▶ [Problem requirements]
Please echo every line below verbatim, leaving out the picture markers.

Lines contained in a dataset

>>>>

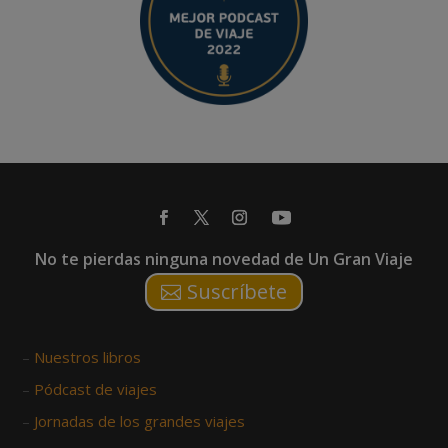
No te pierdas ninguna novedad de Un Gran Viaje
Suscríbete
–
Nuestros libros
–
Pódcast de viajes
–
Jornadas de los grandes viajes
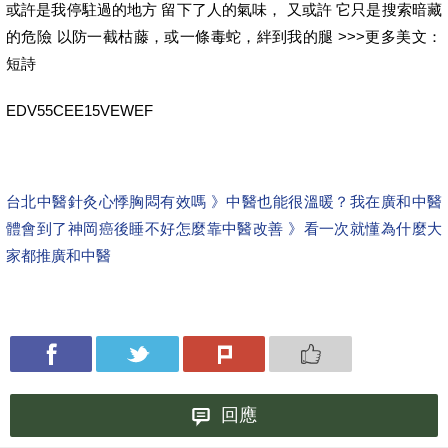
或許是我停駐過的地方 留下了人的氣味， 又或許 它只是搜索暗藏
的危險 以防一截枯藤，或一條毒蛇，絆到我的腿 >>>更多美文：
短詩
EDV55CEE15VEWEF
台北中醫針灸心悸胸悶有效嗎 》中醫也能很溫暖？我在廣和中醫
體會到了
神岡癌後睡不好怎麼靠中醫改善 》看一次就懂為什麼大
家都推廣和中醫
回應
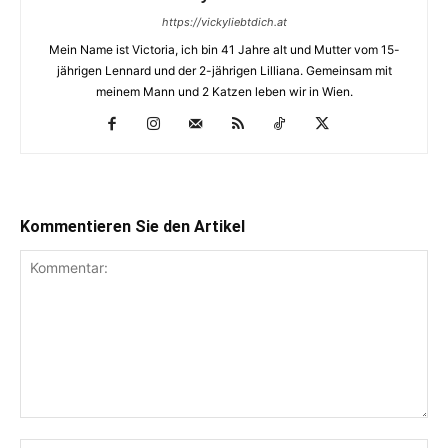
https://vickyliebtdich.at
Mein Name ist Victoria, ich bin 41 Jahre alt und Mutter vom 15-
jährigen Lennard und der 2-jährigen Lilliana. Gemeinsam mit
meinem Mann und 2 Katzen leben wir in Wien.
Kommentieren Sie den Artikel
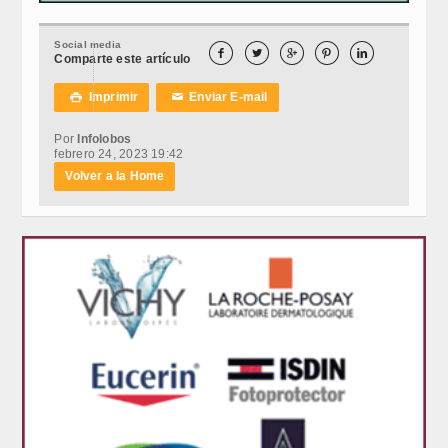
Social media





Comparte este artículo
Imprimir
Enviar E-mail

✉
Por
Infolobos
febrero 24, 2023 19:42
Volver a la Home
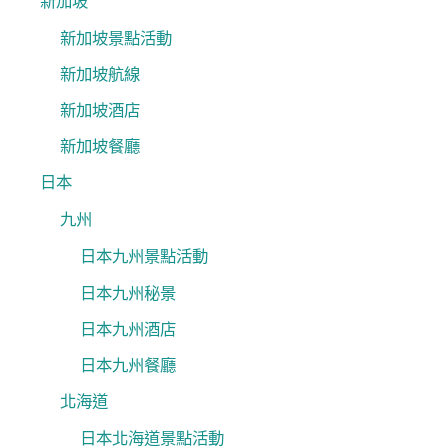
新加坡
新加坡景點活動
新加坡航線
新加坡酒店
新加坡餐廳
日本
九州
日本九州景點活動
日本九州秘景
日本九州酒店
日本九州餐廳
北海道
日本北海道景點活動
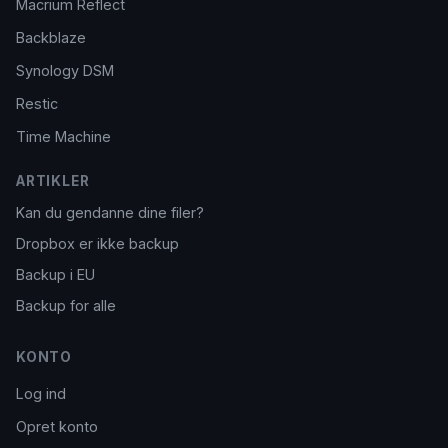
Macrium Reflect
Backblaze
Synology DSM
Restic
Time Machine
ARTIKLER
Kan du gendanne dine filer?
Dropbox er ikke backup
Backup i EU
Backup for alle
KONTO
Log ind
Opret konto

<<<<

▶ [Expected answer]
No te pierdas ninguna novedad de Un Gran Viaje
Suscríbete
–
Nuestros libros
–
Pódcast de viajes
–
Jornadas de los grandes viajes
或許是我停駐過的地方 留下了人的氣味， 又或許 它只是搜索暗藏
的危險 以防一截枯藤，或一條毒蛇，絆到我的腿 >>>更多美文：
短詩
EDV55CEE15VEWEF
台北中醫針灸心悸胸悶有效嗎 》中醫也能很溫暖？我在廣和中醫
體會到了
神岡癌後睡不好怎麼靠中醫改善 》看一次就懂為什麼大
家都推廣和中醫
回應
https://vickyliebtdich.at
Mein Name ist Victoria, ich bin 41 Jahre alt und Mutter vom 15-
jährigen Lennard und der 2-jährigen Lilliana. Gemeinsam mit
meinem Mann und 2 Katzen leben wir in Wien.
Kommentieren Sie den Artikel
Social media





Comparte este artículo
Imprimir
Enviar E-mail

✉
Por
Infolobos
febrero 24, 2023 19:42
Volver a la Home
新加坡
新加坡景點活動
新加坡航線
新加坡酒店
新加坡餐廳
日本
九州
日本九州景點活動
日本九州秘景
日本九州酒店
日本九州餐廳
北海道
日本北海道景點活動
Macrium Reflect
Backblaze
Synology DSM
Restic
Time Machine
ARTIKLER
Kan du gendanne dine filer?
Dropbox er ikke backup
Backup i EU
Backup for alle
KONTO
Log ind
Opret konto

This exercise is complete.